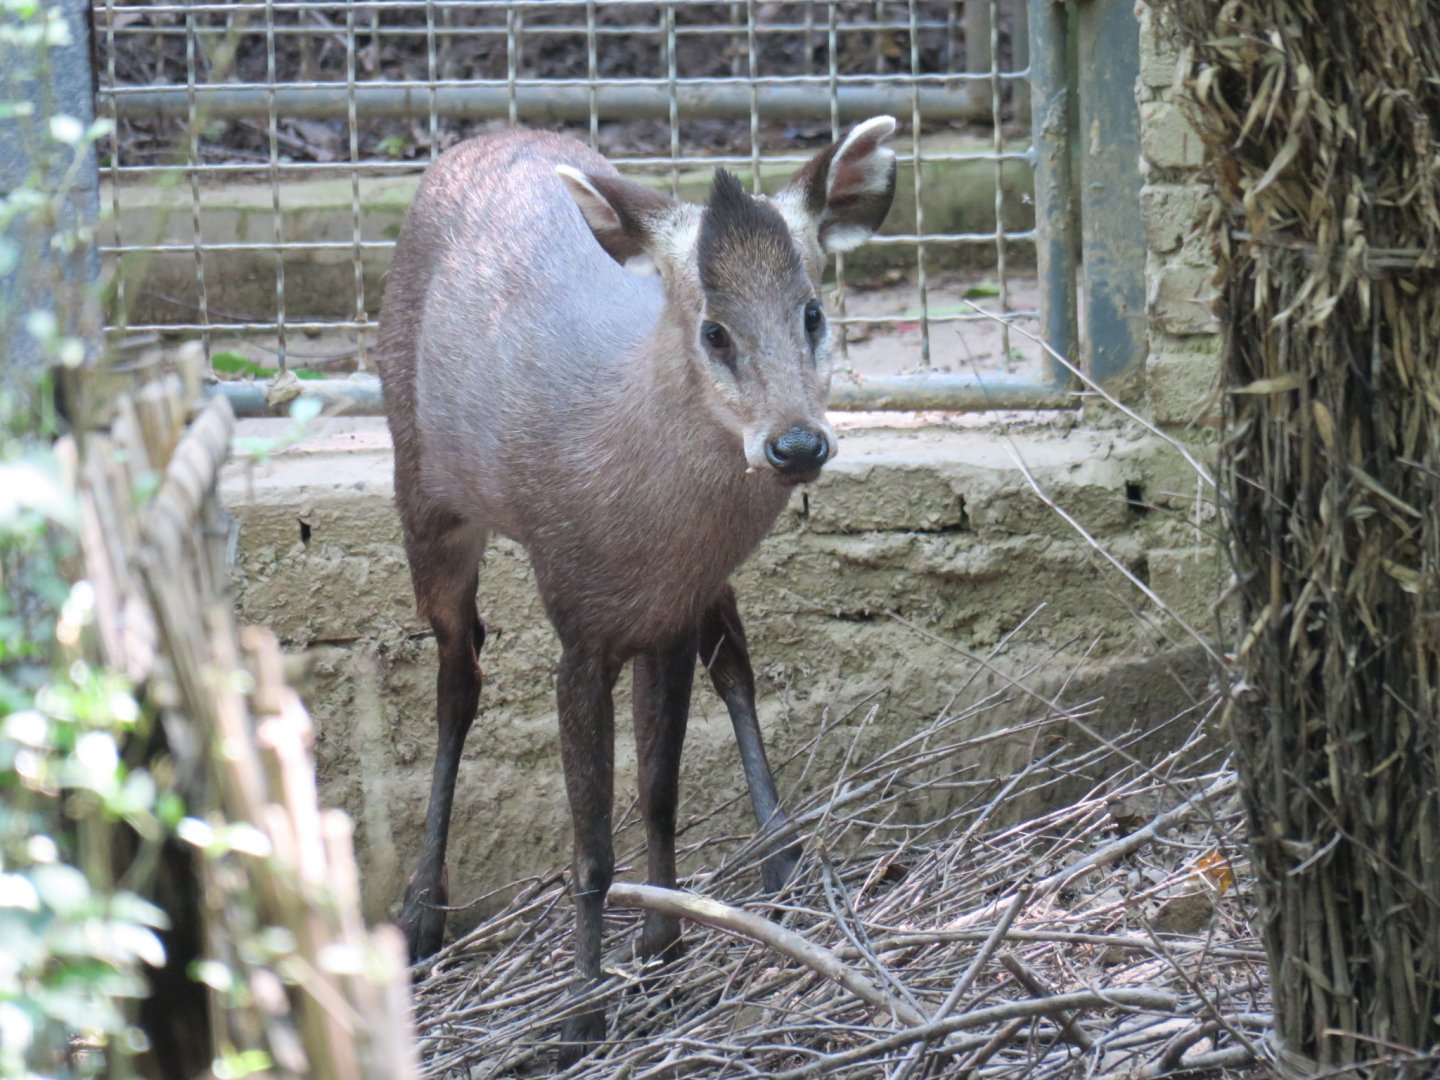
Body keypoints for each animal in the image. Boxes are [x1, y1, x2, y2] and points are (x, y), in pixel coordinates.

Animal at [375, 116, 897, 1062]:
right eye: (715, 332)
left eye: (812, 312)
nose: (797, 444)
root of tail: (487, 136)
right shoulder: (579, 628)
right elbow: (590, 848)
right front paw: (582, 1013)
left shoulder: (669, 614)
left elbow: (659, 788)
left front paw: (664, 944)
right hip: (421, 489)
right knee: (458, 677)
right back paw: (423, 912)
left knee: (736, 665)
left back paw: (783, 856)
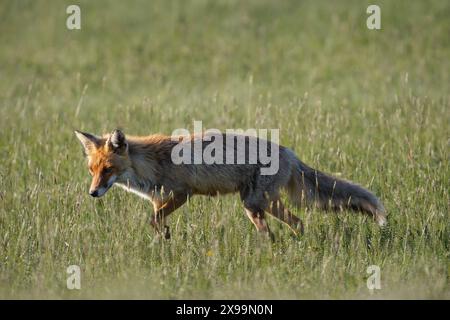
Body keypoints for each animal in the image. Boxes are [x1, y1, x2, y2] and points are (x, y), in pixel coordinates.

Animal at [74, 129, 386, 239]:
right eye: (92, 170)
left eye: (108, 169)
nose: (92, 193)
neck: (151, 163)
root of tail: (290, 152)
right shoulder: (157, 200)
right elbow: (155, 221)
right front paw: (164, 240)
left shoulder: (183, 193)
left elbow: (154, 220)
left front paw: (166, 236)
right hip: (261, 203)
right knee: (296, 224)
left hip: (253, 203)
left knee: (275, 231)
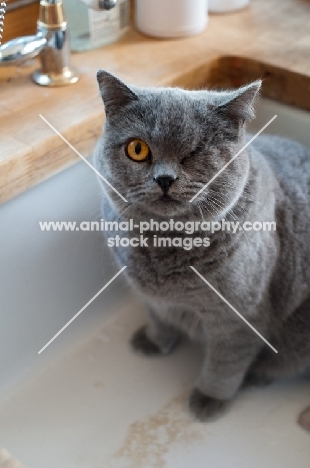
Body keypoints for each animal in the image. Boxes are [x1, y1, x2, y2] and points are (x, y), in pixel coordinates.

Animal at [94, 70, 310, 428]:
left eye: (195, 152)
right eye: (137, 149)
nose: (164, 178)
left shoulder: (239, 317)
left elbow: (225, 364)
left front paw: (209, 399)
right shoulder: (148, 296)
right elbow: (159, 318)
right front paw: (154, 341)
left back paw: (257, 374)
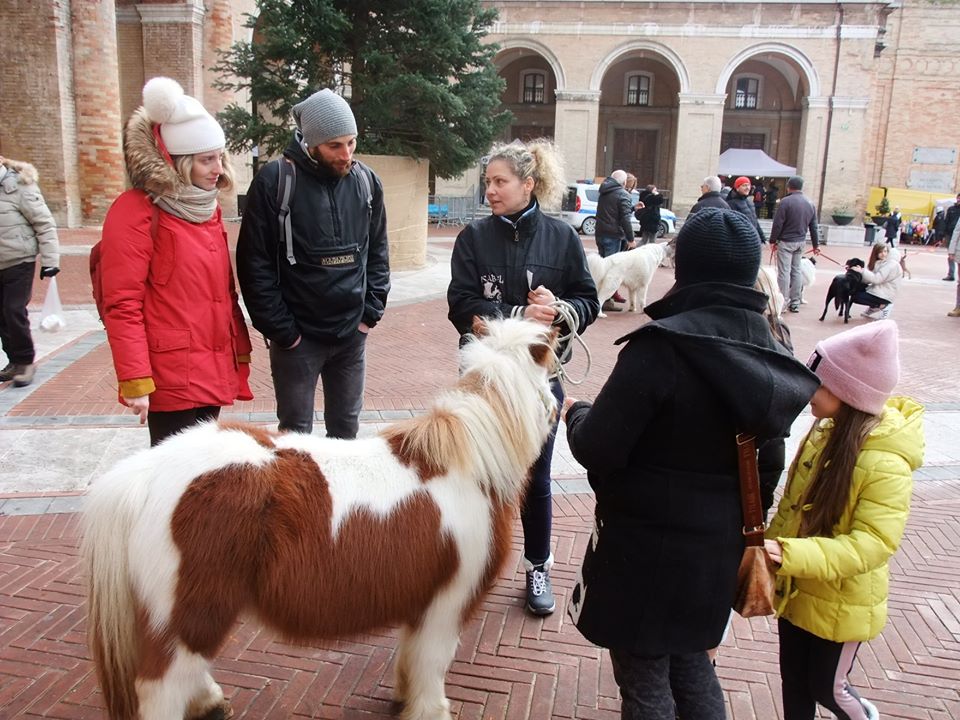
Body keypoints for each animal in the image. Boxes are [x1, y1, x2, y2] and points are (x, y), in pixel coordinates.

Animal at [84, 318, 564, 716]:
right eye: (551, 373)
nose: (557, 410)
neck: (464, 463)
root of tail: (145, 473)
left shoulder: (421, 602)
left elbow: (410, 659)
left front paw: (402, 696)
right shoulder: (444, 604)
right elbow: (431, 666)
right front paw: (427, 710)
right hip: (191, 615)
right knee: (160, 687)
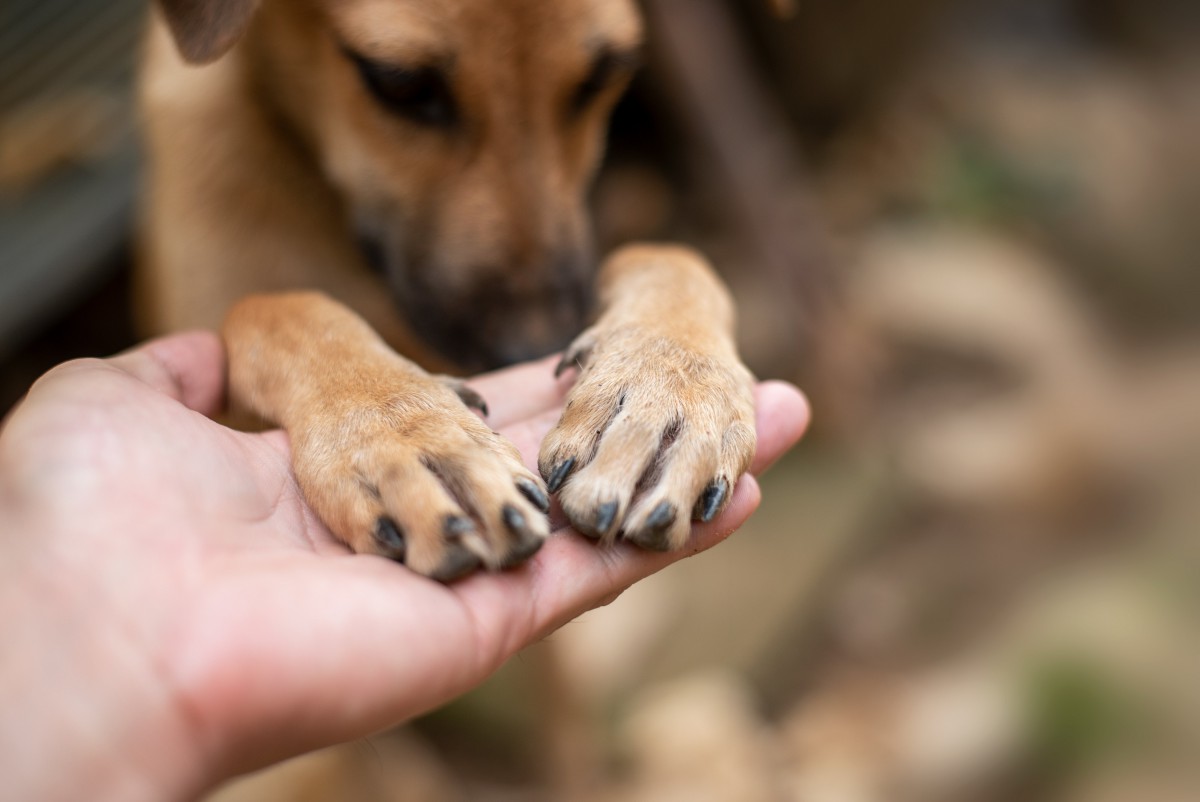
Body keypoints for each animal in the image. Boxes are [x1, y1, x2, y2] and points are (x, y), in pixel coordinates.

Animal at [140, 0, 753, 578]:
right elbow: (276, 306)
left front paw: (668, 384)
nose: (535, 350)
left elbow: (667, 254)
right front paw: (407, 434)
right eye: (400, 83)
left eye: (604, 76)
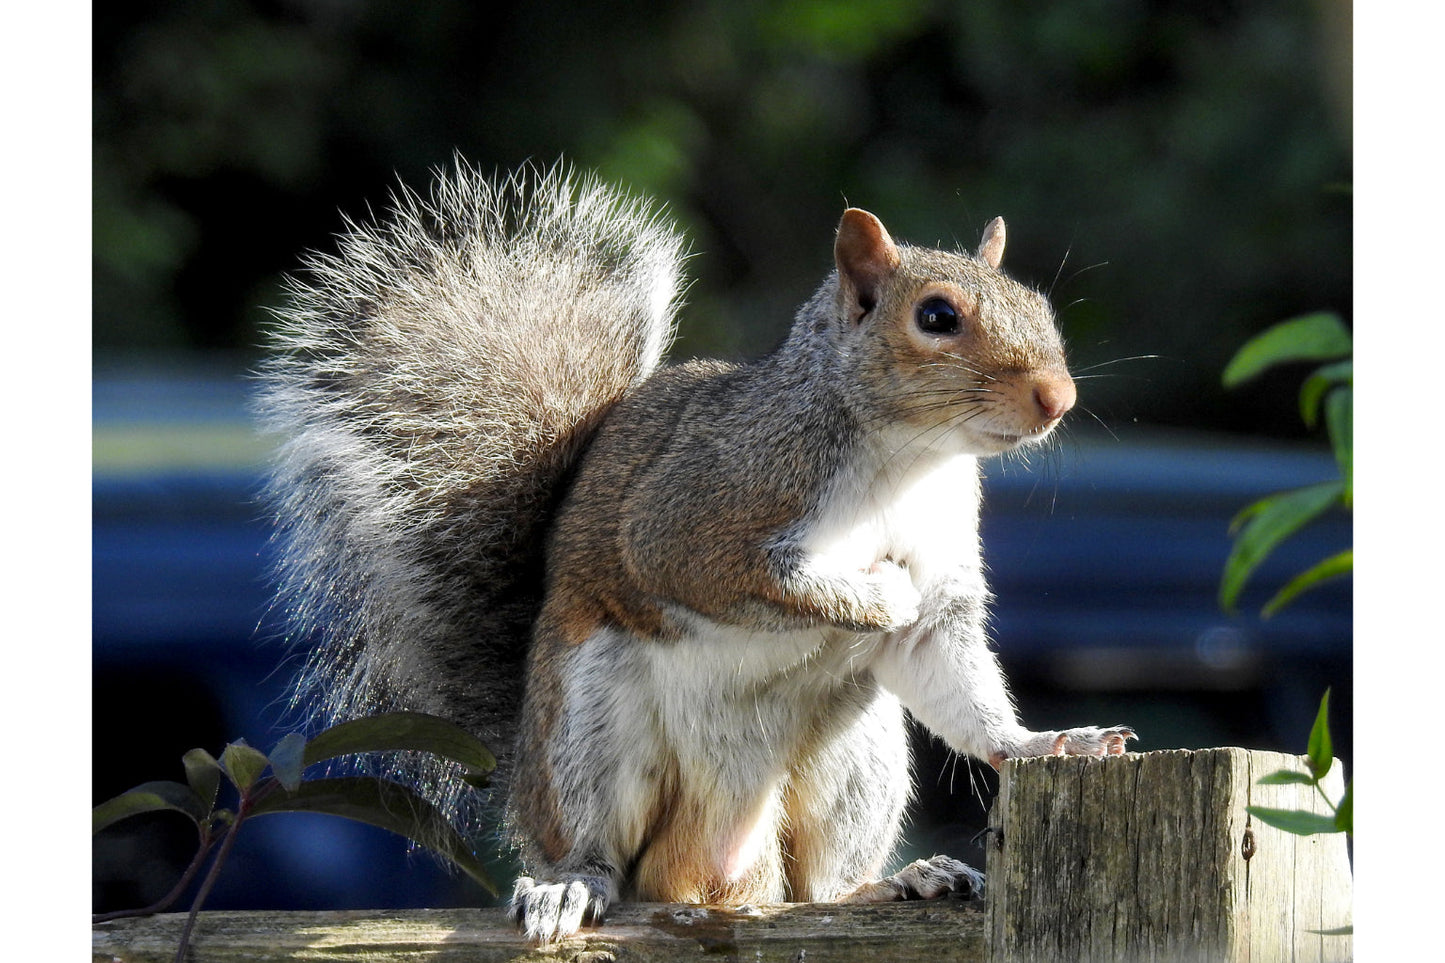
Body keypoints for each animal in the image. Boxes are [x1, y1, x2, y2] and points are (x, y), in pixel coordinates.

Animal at [257, 157, 1138, 936]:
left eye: (1037, 304)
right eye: (936, 317)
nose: (1057, 396)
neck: (908, 460)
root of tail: (714, 865)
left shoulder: (941, 567)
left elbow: (954, 679)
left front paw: (1047, 741)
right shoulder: (693, 515)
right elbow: (746, 575)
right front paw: (874, 594)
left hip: (855, 759)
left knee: (818, 884)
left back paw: (896, 881)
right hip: (587, 723)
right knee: (597, 847)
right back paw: (569, 886)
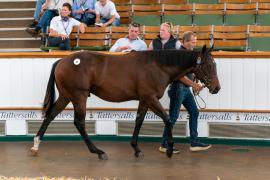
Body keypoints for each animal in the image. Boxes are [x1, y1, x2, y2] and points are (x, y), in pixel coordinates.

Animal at [30, 45, 219, 160]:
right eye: (209, 65)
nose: (216, 88)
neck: (158, 66)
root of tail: (62, 61)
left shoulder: (144, 100)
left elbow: (139, 120)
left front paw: (136, 149)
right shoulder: (150, 98)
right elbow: (167, 119)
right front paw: (170, 149)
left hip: (66, 96)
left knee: (50, 115)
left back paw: (36, 145)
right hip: (79, 97)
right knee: (79, 122)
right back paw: (98, 151)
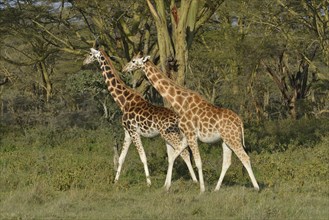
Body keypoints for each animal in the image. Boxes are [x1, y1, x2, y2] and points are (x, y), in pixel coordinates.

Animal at [82, 48, 197, 189]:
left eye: (90, 54)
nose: (83, 63)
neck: (124, 102)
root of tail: (179, 119)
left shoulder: (134, 131)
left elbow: (143, 157)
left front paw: (148, 182)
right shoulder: (127, 132)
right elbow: (121, 158)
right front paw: (115, 181)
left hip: (171, 135)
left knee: (184, 152)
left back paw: (194, 181)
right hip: (170, 136)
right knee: (177, 154)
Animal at [121, 53, 258, 192]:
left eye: (134, 61)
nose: (124, 69)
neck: (180, 103)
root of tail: (240, 122)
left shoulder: (191, 135)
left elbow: (198, 162)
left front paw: (202, 189)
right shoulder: (187, 136)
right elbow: (173, 157)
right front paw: (166, 186)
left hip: (232, 138)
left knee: (245, 157)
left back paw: (256, 187)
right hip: (225, 140)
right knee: (227, 162)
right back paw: (216, 188)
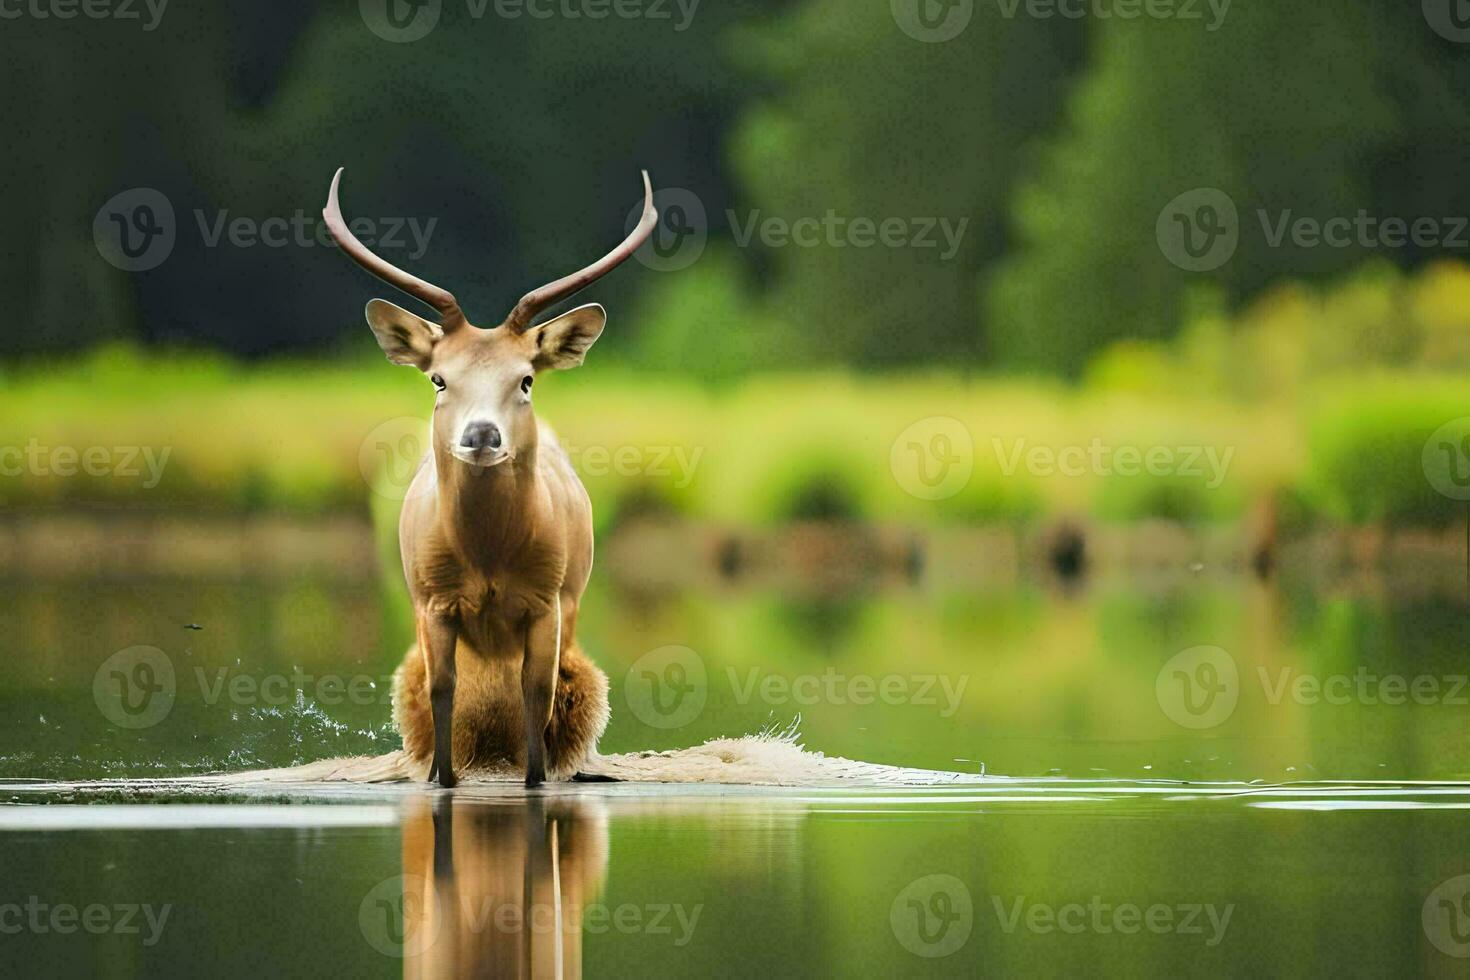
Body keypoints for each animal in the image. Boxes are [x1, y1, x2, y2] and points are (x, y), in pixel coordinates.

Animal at [330, 164, 664, 787]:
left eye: (525, 378)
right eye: (439, 378)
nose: (482, 435)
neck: (486, 555)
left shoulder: (545, 601)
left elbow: (538, 695)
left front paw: (535, 777)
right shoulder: (433, 602)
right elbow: (441, 691)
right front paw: (443, 776)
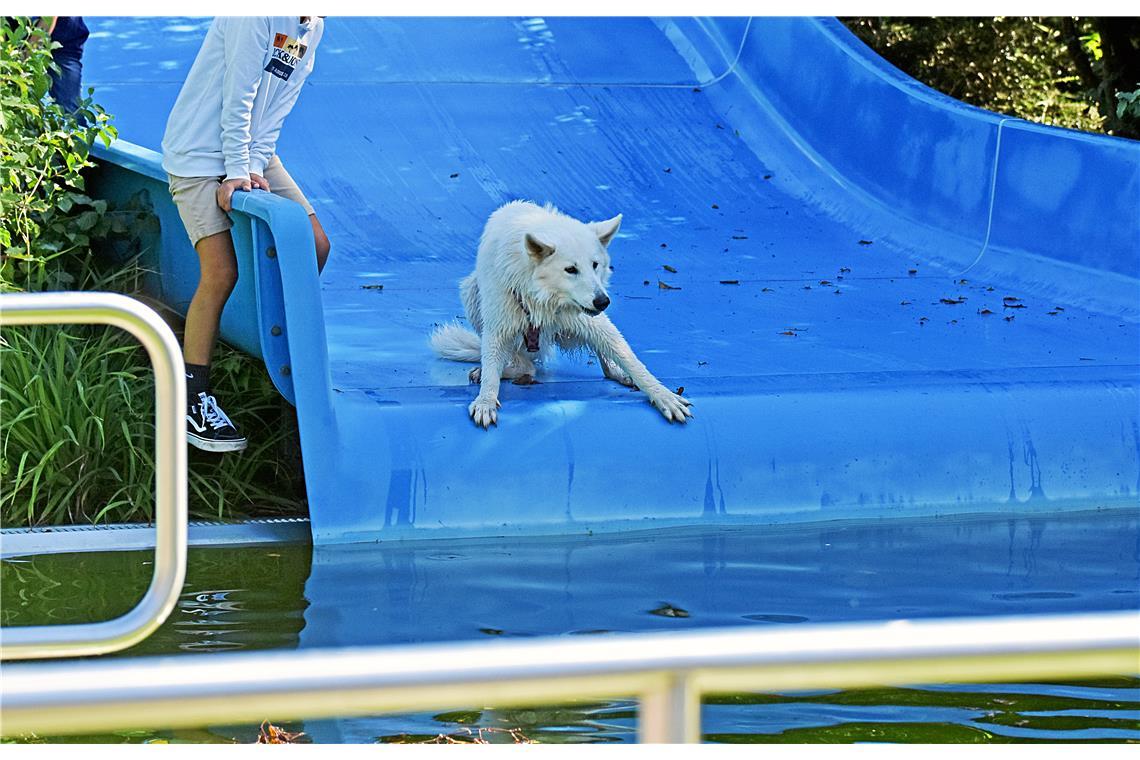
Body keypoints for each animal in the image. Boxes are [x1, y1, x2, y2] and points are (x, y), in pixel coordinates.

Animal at [428, 201, 688, 428]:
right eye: (571, 269)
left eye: (595, 265)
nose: (603, 302)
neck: (541, 295)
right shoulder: (498, 326)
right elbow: (492, 371)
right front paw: (485, 401)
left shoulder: (588, 317)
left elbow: (632, 361)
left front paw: (663, 395)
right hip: (471, 293)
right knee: (526, 367)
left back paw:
________________________________________
Although pictures appear among the records above, none are to be output; print exactly the lines from the line containing "left elbow: (154, 220)" through the line containing "right knee: (160, 687)".

left elbow: (154, 220)
left front paw: (166, 236)
right hip: (261, 203)
right knee: (296, 224)
left hip: (253, 203)
left knee: (275, 231)
Body keypoints for each animal in the image. Boxes are [x1, y1, x2, y2] and points are (x, y), in pixel coordinates.

Animal at [94, 70, 310, 428]:
left eye: (195, 152)
right eye: (137, 149)
nose: (164, 178)
left shoulder: (239, 317)
left elbow: (225, 364)
left front paw: (209, 399)
right shoulder: (148, 296)
right elbow: (159, 318)
right front paw: (154, 341)
left back paw: (257, 374)
Body keypoints for each animal in the image. Boxes are [x1, y1, x2, y2] and points are (x, y), in pixel coordinates.

Animal at [84, 318, 564, 716]:
right eye: (551, 373)
nose: (557, 410)
neck: (464, 463)
root of tail: (145, 473)
left shoulder: (421, 602)
left elbow: (410, 659)
left front paw: (402, 696)
right shoulder: (444, 604)
right elbow: (431, 666)
right front paw: (427, 710)
right hip: (191, 615)
right knee: (160, 687)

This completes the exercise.